Market data shows that both transaction volumes and property values ​​in the UK increased in the first half of 2024. In Germany and France, the two largest European markets after the UK, there was no increase in transactions and prices rose slightly over the period.

Industry executives and brokers said the UK had benefited from expectations of political stability following the general election, a stronger economic outlook, rising rents and a more moderate rise in prices between Brexit and the market peak in 2022.

“The UK is probably the market that is rebalancing the fastest,” said Mark Ridley, chief executive of Savills, which advises on commercial transactions. “What is uncertain is how fast and how far the recovery goes.”
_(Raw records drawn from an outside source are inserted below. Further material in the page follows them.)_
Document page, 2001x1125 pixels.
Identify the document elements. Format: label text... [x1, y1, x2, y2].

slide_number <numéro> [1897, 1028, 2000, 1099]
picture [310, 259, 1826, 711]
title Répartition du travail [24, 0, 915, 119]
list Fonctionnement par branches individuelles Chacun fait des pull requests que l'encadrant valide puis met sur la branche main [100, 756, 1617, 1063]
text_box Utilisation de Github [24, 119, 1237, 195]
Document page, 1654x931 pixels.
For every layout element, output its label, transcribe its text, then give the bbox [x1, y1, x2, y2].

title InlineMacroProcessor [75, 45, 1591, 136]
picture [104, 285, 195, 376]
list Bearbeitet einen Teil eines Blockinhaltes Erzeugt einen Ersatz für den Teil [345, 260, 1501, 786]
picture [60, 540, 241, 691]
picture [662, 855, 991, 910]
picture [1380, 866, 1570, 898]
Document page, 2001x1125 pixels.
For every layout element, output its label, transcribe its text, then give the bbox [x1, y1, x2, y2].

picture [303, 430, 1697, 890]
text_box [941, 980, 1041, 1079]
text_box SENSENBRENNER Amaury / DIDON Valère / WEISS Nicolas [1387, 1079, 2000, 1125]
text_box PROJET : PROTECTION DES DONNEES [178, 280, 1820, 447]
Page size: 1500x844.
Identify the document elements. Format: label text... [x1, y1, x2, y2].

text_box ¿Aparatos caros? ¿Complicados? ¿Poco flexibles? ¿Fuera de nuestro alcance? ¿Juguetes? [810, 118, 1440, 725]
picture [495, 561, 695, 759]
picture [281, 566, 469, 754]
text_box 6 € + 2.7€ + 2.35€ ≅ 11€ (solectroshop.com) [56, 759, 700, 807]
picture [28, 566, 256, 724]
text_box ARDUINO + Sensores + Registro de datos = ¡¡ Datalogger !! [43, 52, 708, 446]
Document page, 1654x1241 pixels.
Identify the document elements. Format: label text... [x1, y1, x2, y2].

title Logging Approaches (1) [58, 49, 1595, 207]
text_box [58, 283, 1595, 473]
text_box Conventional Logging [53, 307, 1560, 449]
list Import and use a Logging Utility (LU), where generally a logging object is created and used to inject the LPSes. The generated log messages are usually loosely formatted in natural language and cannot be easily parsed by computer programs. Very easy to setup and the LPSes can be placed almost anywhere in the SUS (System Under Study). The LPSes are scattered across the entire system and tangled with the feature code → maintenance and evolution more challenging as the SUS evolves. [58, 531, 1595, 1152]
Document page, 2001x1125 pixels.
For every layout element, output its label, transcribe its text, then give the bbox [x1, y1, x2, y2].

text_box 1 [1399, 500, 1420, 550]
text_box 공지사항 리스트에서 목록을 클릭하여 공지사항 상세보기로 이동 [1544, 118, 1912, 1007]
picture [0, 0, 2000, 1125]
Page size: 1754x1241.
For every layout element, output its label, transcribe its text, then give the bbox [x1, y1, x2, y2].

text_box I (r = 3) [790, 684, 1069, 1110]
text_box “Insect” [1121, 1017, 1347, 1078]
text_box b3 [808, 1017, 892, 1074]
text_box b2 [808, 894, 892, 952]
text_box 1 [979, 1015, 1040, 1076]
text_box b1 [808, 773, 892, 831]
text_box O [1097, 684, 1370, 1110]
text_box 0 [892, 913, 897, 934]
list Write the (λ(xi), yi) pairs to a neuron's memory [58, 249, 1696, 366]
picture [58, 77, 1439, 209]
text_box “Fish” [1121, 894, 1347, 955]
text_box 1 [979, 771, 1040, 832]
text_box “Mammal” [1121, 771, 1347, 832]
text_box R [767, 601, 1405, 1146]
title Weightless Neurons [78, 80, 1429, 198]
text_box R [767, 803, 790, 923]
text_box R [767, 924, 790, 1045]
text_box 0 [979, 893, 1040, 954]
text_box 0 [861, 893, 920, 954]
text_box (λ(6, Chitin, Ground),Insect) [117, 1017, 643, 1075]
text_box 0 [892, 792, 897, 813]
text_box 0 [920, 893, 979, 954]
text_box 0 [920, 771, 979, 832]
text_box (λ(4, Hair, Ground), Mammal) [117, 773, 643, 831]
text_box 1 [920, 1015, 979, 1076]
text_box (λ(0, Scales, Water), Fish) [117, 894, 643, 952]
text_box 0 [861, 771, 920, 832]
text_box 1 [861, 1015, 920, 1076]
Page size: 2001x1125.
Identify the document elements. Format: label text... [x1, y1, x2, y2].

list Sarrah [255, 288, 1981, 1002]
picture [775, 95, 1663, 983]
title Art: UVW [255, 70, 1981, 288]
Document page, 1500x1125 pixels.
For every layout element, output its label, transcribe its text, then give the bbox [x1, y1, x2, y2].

Commercial property values ​​have fallen by almost a quarter across Europe since their peak in 2022. But prices rose by about 1% in the first half of the year, according to Green Street’s index. The UK is ahead of France and Germany, with a 1.4% rise.

According to MSCI, trading volumes in the UK rose 7%, with €26 billion worth of property traded, while across the continent, trading volumes were flat.

There are signs that UK markets are headed for a faster recovery, despite the European Central Bank cutting rates in June, two months ahead of the Bank of England.

“We see the market starting to turn around,” said Ben Sanderson, managing director of real estate at Aviva, one of the UK’s largest institutional property investors. He manages around £50 billion in real estate. “We’ve been buying that story for some time.”

The new recovery reveals that some property types are in greater demand than others.

According to Green Street’s European index, prices for warehouses, residential property and hotels have already improved slightly over the past year. Other sectors, including office buildings, are still seeing sharp declines in value.

The first half of 2024 was the worst period for the UK office market since MSCI began tracking it in 2001, with just €4.2 billion in deals. Instead, growth came from apartment building, student accommodation and hotel sales.

Sanderson warned that he expects the recovery to be “K-shaped,” with some properties continuing to decline in value while others recover.

Investors are being very careful about what they buy. According to MSCI, the traditional major real estate sectors (offices, retail and industrial) are all reporting year-over-year declines in transactions across Europe.

According to MSCI, the biggest buyers of European real estate in the first half of the year were large U.S. private equity firms Blackstone, Ares and KKR.

Blackstone said it had invested about $3 billion in European real estate, excluding debt investments, with the largest portion in the U.K., where it has struck a major deal with Vistry for new homes, as well as buying a hotel chain, a logistics warehouse and a high-end retail block on New Bond Street.

James Seppala, Blackstone’s head of European real estate, said the firm is focusing on “logistics, residential, leisure and data centres” as these sectors are “benefiting from robust occupier and investor demand”.

UK trading has been fuelled by some large-scale deals, including LondonMetric’s acquisition of LXI. Other listed landlords, including Segro, Unite Students and GPE, have raised capital this year to fund new investments as they look to capitalise on the ongoing recovery.

Property valuations in the UK are more closely linked to current market conditions than in other parts of Europe, which generally results in market prices being revalued more quickly.